Las Vegas Sun

May 4, 2024

Try Again

Recount captures the details but fails to make a connection

Recount

It’s surprising that it’s taken nearly eight years for someone to make a movie about the 2000 presidential election dispute. We’ve already had several about the more recent and much more traumatic 9/11 attacks, and the Florida vote recount seems like an issue that would be far less touchy and emotional. Yet the new TV movie Recount (HBO, May 25, 9 p.m.) takes such a balanced, cautious approach to the subject matter that you’d think it was the Holocaust rather than a controversy over how votes were processed and counted.

Some Democrats have objected to their portrayal in the film, but the truth is that almost no one comes off well in the script by first-time writer Danny Strong. As soon as it becomes clear that the vote in Florida is too close to call, advisors to both Al Gore and George W. Bush are depicted as sometimes clueless, sometimes petty, sometimes underhanded—but very rarely noble or patriotic. The primary exception to that is Ron Klain (Kevin Spacey), the lawyer who headed up the Gore recount campaign and who serves as the film’s main character. Strong and director Jay Roach portray Klain as a remarkably dedicated man who sticks to his principles in the face of criticism from his superiors, and who wages a fair battle against Bush strategist James Baker (Tom Wilkinson), a far more ruthless political player.

Even Klain doesn’t come off as much of a character here; outside of an early scene or two with his wife and a nicely understated emotional response to Gore’s finally conceding, he’s all business, just another conduit for Strong and Roach to convey the dizzying array of tactics both sides employed in attempting to prevail. You’d think that a situation as inherently absurd as this would be ripe for satire in the vein of Primary Colors or Charlie Wilson’s War, and you’d doubly expect to get some from Roach, director of the Austin Powers films, as well as Meet the Parents and Meet the Fockers. But Recount is almost entirely devoid of humor, instead focused intently on detailing every incremental move made by each of the participants. So there is lots of discussion of legal minutiae, but almost no sense of why that minutiae is worth caring about, or who the people discussing it are.

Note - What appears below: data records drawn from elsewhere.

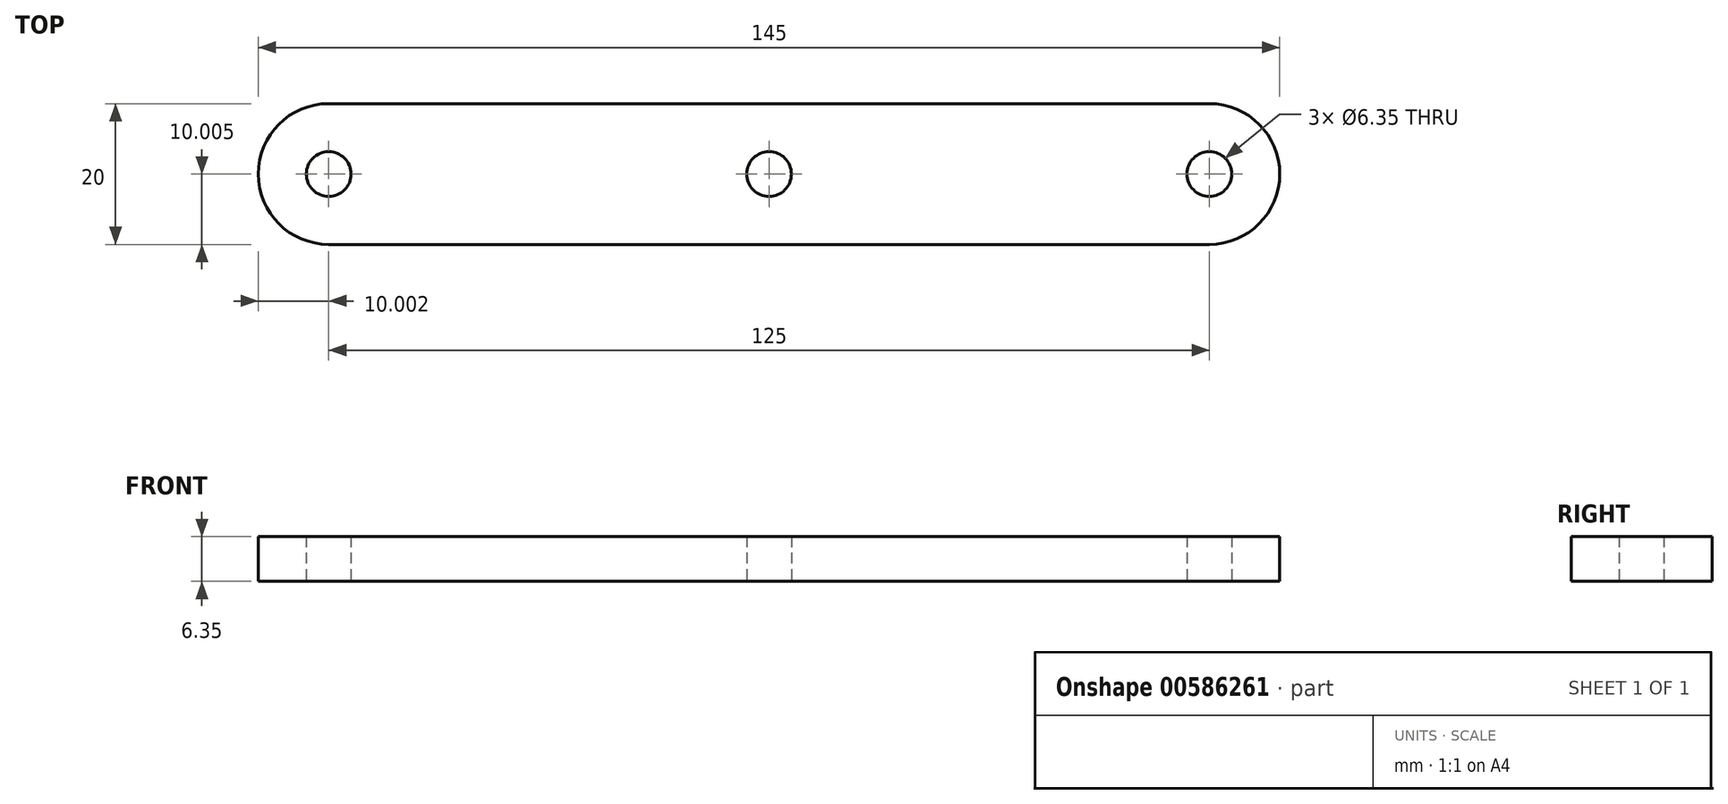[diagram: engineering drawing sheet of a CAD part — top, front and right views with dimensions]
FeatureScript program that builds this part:
annotation { "Feature Type Name" : "Feature", "Feature Type Description" : "" }
export const myFeature = defineFeature(function(context is Context, id is Id, definition is map)
    precondition{}
    {
        {
            var Q0;
            Q0=qCreatedBy(makeId("Top.planeOp"),FACE);
            var sketch = newSketch(context, id + "F0", { "sketchPlane" : qUnion([Q0])});
            skLineSegment(sketch, "E0", {"start": v(-50.57, -42.25) * mm, "end": v(74.43, -42.25) * mm});
            skLineSegment(sketch, "E1", {"start": v(-50.57, -62.25) * mm, "end": v(74.43, -62.25) * mm});
            skArc(sketch, "E2", {"start": v(-50.57, -42.25) * mm, "mid": v(-60.57, -52.25) * mm, "end": v(-50.57, -62.25) * mm});
            skArc(sketch, "E3", {"start": v(74.43, -62.25) * mm, "mid": v(84.43, -52.25) * mm, "end": v(74.43, -42.25) * mm});
            skSolve(sketch);
        }
        {
            var Q0;
            Q0=qCreatedBy(makeId("Top.planeOp"),FACE);
            var sketch = newSketch(context, id + "F1", { "sketchPlane" : qUnion([Q0])});
            skCircle(sketch, "E4", {"center": v(-50.57, -52.25) * mm, "radius": 3.18 * mm});
            skCircle(sketch, "E5", {"center": v(74.43, -52.25) * mm, "radius": 3.18 * mm});
            skCircle(sketch, "E6", {"center": v(11.93, -52.25) * mm, "radius": 3.18 * mm});
            skSolve(sketch);
        }
        {
            var Q0;
            Q0 = qSketchRegion(id + "F0", true);
            extrude(context, id + "F2", {"entities" : qUnion([Q0]), "depth" : 6.35 * mm, "offsetDistance" : 25 * mm});
        }
        {
            var Q0;
            Q0 = qSketchRegion(id + "F1", true);
            extrude(context, id + "F3", {"entities" : qUnion([Q0]), "operationType" : NewBodyOperationType.REMOVE, "endBound" : BoundingType.THROUGH_ALL, "depth" : 6.35 * mm, "offsetDistance" : 25 * mm});
        }
    });
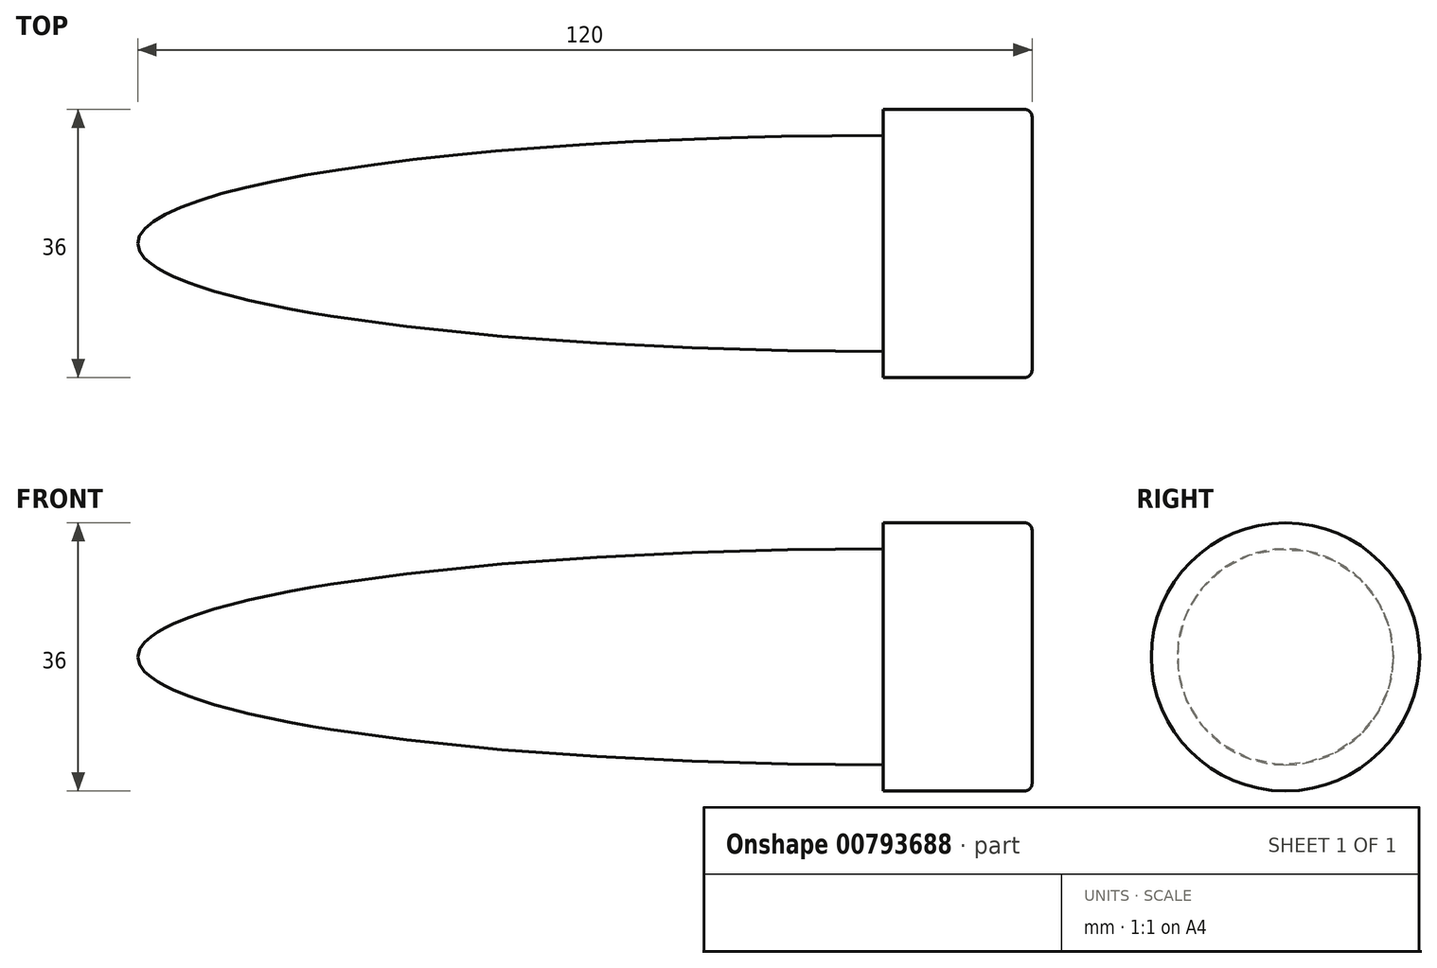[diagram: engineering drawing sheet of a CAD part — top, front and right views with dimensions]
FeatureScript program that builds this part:
annotation { "Feature Type Name" : "Feature", "Feature Type Description" : "" }
export const myFeature = defineFeature(function(context is Context, id is Id, definition is map)
    precondition{}
    {
        {
            var Q0;
            Q0=qCreatedBy(makeId("Top.planeOp"),FACE);
            var sketch = newSketch(context, id + "F0", { "sketchPlane" : qUnion([Q0])});
            skLineSegment(sketch, "E0", {"start": v(100, 0) * mm, "end": v(-49.92, 0) * mm, "construction": true});
            skLineSegment(sketch, "E1", {"start": v(0, 0) * mm, "end": v(0, 19) * mm, "construction": true});
            skLineSegment(sketch, "E2", {"start": v(100, 0) * mm, "end": v(100, 19) * mm, "construction": true});
            skLineSegment(sketch, "E3", {"start": v(-37.94, 19) * mm, "end": v(100, 19) * mm, "construction": true});
            skLineSegment(sketch, "E4.bottom", {"start": v(100, 18) * mm, "end": v(119, 18) * mm});
            skLineSegment(sketch, "E4.right", {"start": v(120, 17) * mm, "end": v(120, 0) * mm});
            skLineSegment(sketch, "E5", {"start": v(100, 19) * mm, "end": v(100, 18) * mm});
            skLineSegment(sketch, "E6", {"start": v(0, 0) * mm, "end": v(120, 0) * mm});
            skLineSegment(sketch, "E7.left", {"start": v(100, 19) * mm, "end": v(100, 19) * mm});
            skLineSegment(sketch, "E8.bottom", {"start": v(0, 0) * mm, "end": v(115, 0) * mm});
            skLineSegment(sketch, "E8.left", {"start": v(0, 0) * mm, "end": v(0, 14.5) * mm});
            skPoint(sketch, "E9.visualSharp", {"position": v(120, 18) * mm});
            skArc(sketch, "E9.filletArc", {"start": v(120, 17) * mm, "mid": v(119.7, 17.7) * mm, "end": v(119, 18) * mm});
            skSolve(sketch);
        }
        {
            var Q0;
            Q0=qCreatedBy(makeId("Top.planeOp"),FACE);
            var sketch = newSketch(context, id + "F1", { "sketchPlane" : qUnion([Q0])});
            skLineSegment(sketch, "E10.0", {"start": v(100, 0) * mm, "end": v(-49.92, 0) * mm});
            skLineSegment(sketch, "E10.1", {"start": v(0, 0) * mm, "end": v(0, 19) * mm});
            skLineSegment(sketch, "E10.2", {"start": v(100, 0) * mm, "end": v(100, 19) * mm});
            skLineSegment(sketch, "E10.4", {"start": v(100, 18) * mm, "end": v(119, 18) * mm});
            skLineSegment(sketch, "E10.5", {"start": v(120, 17) * mm, "end": v(120, 0) * mm});
            skLineSegment(sketch, "E10.6", {"start": v(100, 19) * mm, "end": v(100, 18) * mm});
            skLineSegment(sketch, "E10.7", {"start": v(0, 0) * mm, "end": v(120, 0) * mm});
            skPoint(sketch, "E10.8", {"position": v(100, 19) * mm});
            skLineSegment(sketch, "E10.9", {"start": v(0, 0) * mm, "end": v(115, 0) * mm});
            skLineSegment(sketch, "E10.10", {"start": v(0, 0) * mm, "end": v(0, 14.5) * mm});
            skPoint(sketch, "E11.11", {"position": v(120, 18) * mm});
            skArc(sketch, "E11.12", {"start": v(120, 17) * mm, "mid": v(119.7, 17.7) * mm, "end": v(119, 18) * mm});
            skLineSegment(sketch, "E12", {"start": v(100, 19) * mm, "end": v(-17.29, 19) * mm, "construction": true});
            skEllipse(sketch, "E13", {"center": v(100, 0) * mm, "majorRadius": 100 * mm, "minorRadius": 14.5 * mm, "majorAxis": v(-1, 0)});
            skSolve(sketch);
        }
        {
            var Q0;
            {var subQ0=sQuery(id+"F1.wireOp",EDGE,"E10.2");Q0=makeQuery(id+"F1.imprint","IMPRINT",FACE,{"disambiguationData":[TD([[makeQuery(id+"F1.imprint","IMPRINT",EDGE,{"derivedFrom":subQ0}),1.0]])]});}
            var Q1;
            {var subQ2=sQuery(id+"F1.wireOp",EDGE,"E10.2");Q1=makeQuery(id+"F1.imprint","IMPRINT",FACE,{"disambiguationData":[TD([[makeQuery(id+"F1.imprint","IMPRINT",EDGE,{"derivedFrom":subQ2}),-1.0]])]});}
            var Q2;
            Q2=sQuery(id+"F1.wireOp",EDGE,"E10.0");
            revolve(context, id + "F2", {"surfaceOperationType" : NewSurfaceOperationType.NEW, "entities" : qUnion([Q0, Q1]), "axis" : qUnion([Q2]), "revolveType" : RevolveType.FULL});
        }
    });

The one area where the movie does dip into comedy is in its clumsy portrayal of Florida Secretary of State Katherine Harris, the object of much ridicule during the recount process for her gaudy makeup and wardrobe and seemingly befuddled approach to government. Laura Dern plays Harris with a cartoonish sneer more befitting a comedy sketch than a serious film. The rest of the cast—including Spacey, Wilkinson, Denis Leary and Ed Begley Jr.—turn in fine but mostly unexceptional performances, although Spacey does imbue Klain with more personality than the script has to offer.

With all the lawsuits and countersuits, court appearances, machine recounts, hand recounts, stops and starts, eventually the movie becomes as tedious as the recount process itself, and while it may be a little more sympathetic to Gore’s side than to Bush’s, it never stakes out an ideological position to justify its existence. It’s one thing to memorialize something like 9/11 with a movie that simply states, “This happened,” but the recount cries out for a hook or perspective that does more than just reiterate what we already saw dozens of times on CNN.